## Work request
Print the stretch of material from the line containing "Read against the" through the end of the material, word for word, omitting the pictures.

## Supplied records
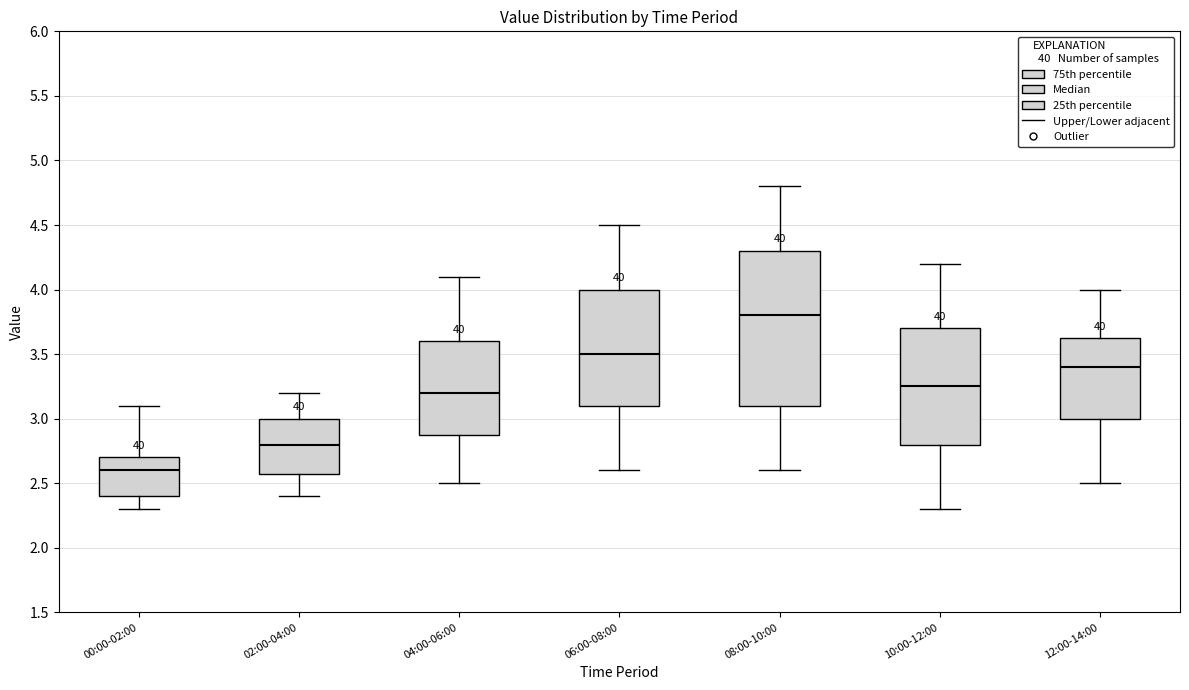

Which box has the highest median line?

08:00-10:00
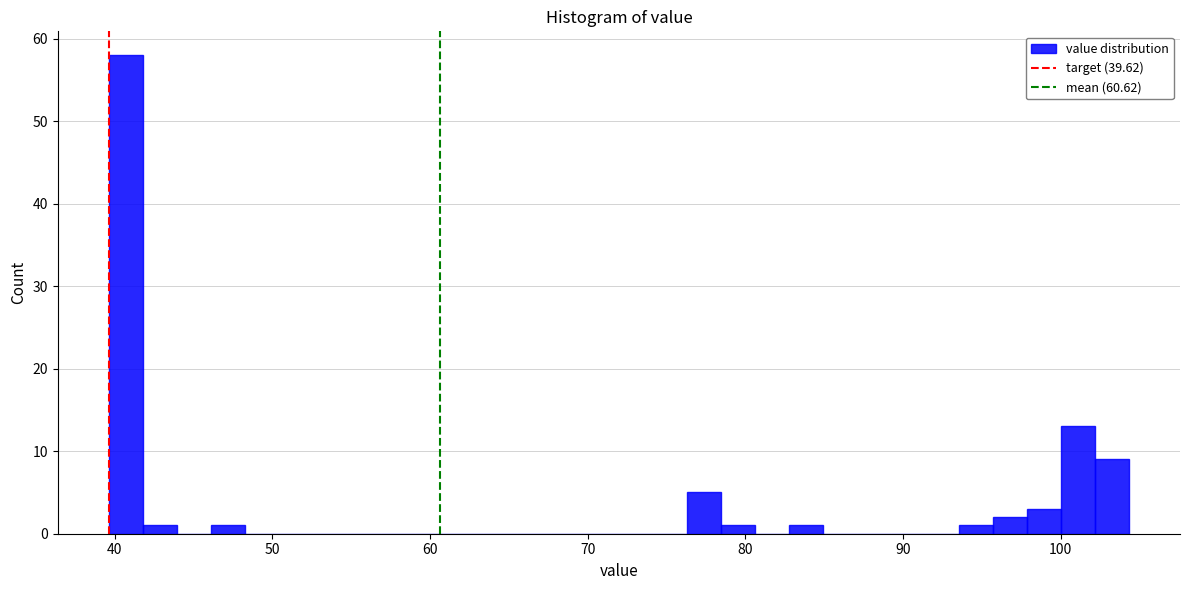

Read against the x-axis, roughly where is the centre of the tallest bar?

41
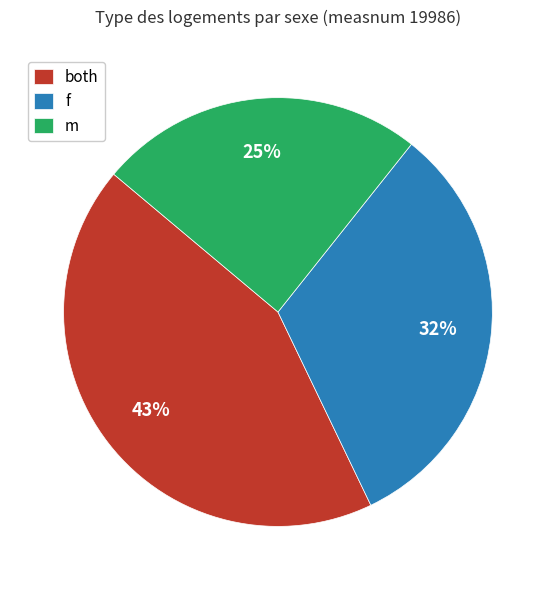

Which category has the smallest portion of the pie?

m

## Result of this task
Read against the x-axis, roughly where is the centre of the tallest bar?

41

Which category has the smallest portion of the pie?

m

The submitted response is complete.